Saturday, August 1, 2009

What a Southern Baptist Catholic has learned about a kosher kitchen

The next in my list of summer reading is Miriam's Kitchen by Elizabeth Erlich. This is Elizabeth's memoir about her mother-in-law, Miriam, her mother and her grandmother in a quest to keep a kosher kitchen as part of their Jewish religion. It also explores Elizabeth's new love of cooking once her own family started to grow. I almost gave up on this book about a dozen times. While it does include several interesting recipes that she has taken the time to recall from her childhood, they are all kosher and thus involve latkes and sifting (a concept that continues to escape me. WHY is sifting so necessary? Isn't it all going to the same place anyway?) The book is slow to get started with some interjected stories of Miriam surviving Nazi Germany and tales spun about Elizabeth's childhood in Detroit. But once you hit around page 150, the stories of Nazi Germany become longer in Miriam's narrative and the recipes become fewer. But the recipes are explained - they are kosher. There is a complete lack of dairy in meat recipes or meat in dairy recipes...the fundamental principle of a kosher kitchen. Meat and dairy do not mix. That means there are separate pots, separate pans, separate cooking utensils, separate serving platters and separate plates and bowls. Even the clean-up must be kept separate. Dirty platters from a dinner of meat cannot be resting under dirty dairy dishes from breakfast. It's a huge undertaking and requires storage that most of us do not have, especially considering all of the extra appliances we have today.

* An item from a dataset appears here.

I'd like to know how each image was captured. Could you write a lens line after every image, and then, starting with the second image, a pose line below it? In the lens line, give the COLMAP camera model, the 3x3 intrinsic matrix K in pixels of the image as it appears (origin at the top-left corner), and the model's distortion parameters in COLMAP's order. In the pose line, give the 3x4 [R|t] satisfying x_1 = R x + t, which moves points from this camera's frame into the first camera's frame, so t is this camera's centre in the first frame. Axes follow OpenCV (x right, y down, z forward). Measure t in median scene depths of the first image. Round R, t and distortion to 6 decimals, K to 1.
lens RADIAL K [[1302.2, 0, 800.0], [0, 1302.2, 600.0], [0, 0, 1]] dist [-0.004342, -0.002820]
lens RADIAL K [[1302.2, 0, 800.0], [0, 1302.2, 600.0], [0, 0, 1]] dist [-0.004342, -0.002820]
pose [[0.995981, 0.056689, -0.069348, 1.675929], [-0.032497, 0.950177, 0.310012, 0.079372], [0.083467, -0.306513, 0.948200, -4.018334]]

So, why is a kosher kitchen that important? Why not just give up cheeseburgers and pizza with pepperoni? Because according to the Miriam's Kitchen (and assumingly also the Jewish religion), it is disrespectful to slaughter an animal and then eat that animal and at the same time drink the milk that came from that animal. If you're going to slaughter an animal, the least you can do is eat its meat separate from drinking its milk. Perhaps its just my extreme left-wing thinking, but I can kind of see where that makes sense. It's a respect thing. But it's also a commitment thing. I cannot imagine the dedication (and visits to the Corning outlet) you'd have to have to make it a feasible daily occurance - keeping a kosher kitchen. It also makes those kosher caterers all that much more impressive.

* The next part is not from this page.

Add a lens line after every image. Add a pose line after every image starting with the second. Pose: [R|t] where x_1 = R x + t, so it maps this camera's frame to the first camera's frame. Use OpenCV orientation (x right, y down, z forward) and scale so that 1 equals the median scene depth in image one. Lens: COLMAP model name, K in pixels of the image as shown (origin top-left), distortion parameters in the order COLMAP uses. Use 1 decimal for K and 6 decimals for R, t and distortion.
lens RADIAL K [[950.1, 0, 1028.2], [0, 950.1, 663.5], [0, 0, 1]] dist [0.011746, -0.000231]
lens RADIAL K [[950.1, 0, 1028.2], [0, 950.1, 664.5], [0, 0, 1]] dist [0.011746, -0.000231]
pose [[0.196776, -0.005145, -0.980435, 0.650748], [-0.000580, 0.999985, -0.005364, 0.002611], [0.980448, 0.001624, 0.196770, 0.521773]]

Part history lesson, part cooking lesson, part family memory, this book explores the Jewish dedication to a religion that I have never really understood. I've never really gotten how you could just write off Jesus. But that's the Southern Baptist peeking through. I may never understand that, but Nazi Germany happened to these people. And Mrs. Erlich was brave enough to put it on paper and sell it to the public.